NEW DELHI : After a nudge from the Reserve Bank of India (RBI) to lower their marginal cost of funds-based lending rates (MCLR) following a cut in the repo rate, at least five banks have already reduced interest rates by 5-10 basis points while other banks are likely to follow suit soon.

India’s largest bank, the State Bank of India (SBI), which has shied away from revising its MCLR, reduced interest rates for home loans of up to 30 lakh by 5 basis points (bps) last month.

During the day, state-owned Bank of Baroda (BoB) announced that it will cut its benchmark lending rate by 0.1 percentage points with effect from March 7. BoB's MCLR for overnight and one-month tenors would be 8.25% and 8.30%, respectively.

During the last few days, Punjab National Bank (PNB), Allahabad Bank, Kotak Mahindra and Union Bank of India have also cut their MCLR.

With effect from March 1, state-owned PNB has reduced the MCLR by 0.10 percentage point for loans of various tenors. The interest rate on one-year tenor loans, against which most of the bank's consumer loans are benchmarked, has been cut to 8.45% from 8.55%, while the three-year MCLR has been cut to 8.65%.

Union Bank of India (UBI) has similarly reduced its lending rate by 10 bps. The state-run bank’s one-year MCLR or the minimum lending rate, against which most consumer loans are benchmarked, has been decreased to 8.60% from 8.70%.

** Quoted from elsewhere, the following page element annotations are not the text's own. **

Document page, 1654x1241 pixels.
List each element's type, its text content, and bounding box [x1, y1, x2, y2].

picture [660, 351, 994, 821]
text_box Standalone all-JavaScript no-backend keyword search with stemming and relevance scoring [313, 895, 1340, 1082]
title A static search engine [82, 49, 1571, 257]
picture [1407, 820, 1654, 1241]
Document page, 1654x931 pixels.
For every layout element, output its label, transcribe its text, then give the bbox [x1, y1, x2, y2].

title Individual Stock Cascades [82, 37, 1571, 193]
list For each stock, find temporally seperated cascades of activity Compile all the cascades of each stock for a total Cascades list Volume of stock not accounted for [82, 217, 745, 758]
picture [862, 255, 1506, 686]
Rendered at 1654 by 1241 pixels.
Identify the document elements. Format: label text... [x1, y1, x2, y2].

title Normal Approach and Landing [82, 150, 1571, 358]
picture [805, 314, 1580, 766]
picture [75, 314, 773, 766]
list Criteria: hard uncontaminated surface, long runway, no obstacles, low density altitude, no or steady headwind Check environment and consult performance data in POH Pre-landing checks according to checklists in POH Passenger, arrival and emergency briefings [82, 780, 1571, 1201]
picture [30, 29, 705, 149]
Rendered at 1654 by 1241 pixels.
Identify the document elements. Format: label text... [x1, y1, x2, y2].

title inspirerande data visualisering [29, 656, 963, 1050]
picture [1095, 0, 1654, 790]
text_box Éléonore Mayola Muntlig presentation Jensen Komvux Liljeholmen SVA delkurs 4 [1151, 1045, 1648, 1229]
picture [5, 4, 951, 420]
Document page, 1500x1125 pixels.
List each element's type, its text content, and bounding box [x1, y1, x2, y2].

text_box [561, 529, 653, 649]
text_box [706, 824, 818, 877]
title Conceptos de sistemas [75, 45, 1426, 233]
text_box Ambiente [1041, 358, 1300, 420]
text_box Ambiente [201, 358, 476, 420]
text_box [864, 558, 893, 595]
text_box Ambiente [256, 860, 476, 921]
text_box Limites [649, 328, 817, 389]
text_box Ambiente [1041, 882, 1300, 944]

Unlike PNB, UBI has also lowered its base rate by 10 bps to 9%.

Allahabad Bank has also cut its MCLR by 10 basis points for all loan tenures up to three years.

Among private sector banks, Kotak Mahindra Bank has lowered its lending rate by 5 basis points, taking its new one-year MCLR to 9%.

IANS reported today that four other PSU banks and a private bank are in the process of announcing rate cuts.

In its bi-monthly policy review last month, the RBI had cut the key repo rate by 25 basis points to 6.25%. Citing higher credit cost due to massive NPA piles and the resultant churning of margins, banks have, however, been reluctant in passing the benefit of RBI rate cuts to borrowers. Mint had reported last month that the heads of public and private sector banks have sought time from RBI Governor Shaktikanta Das to pass benefits of the RBI repo rate cut to borrowers.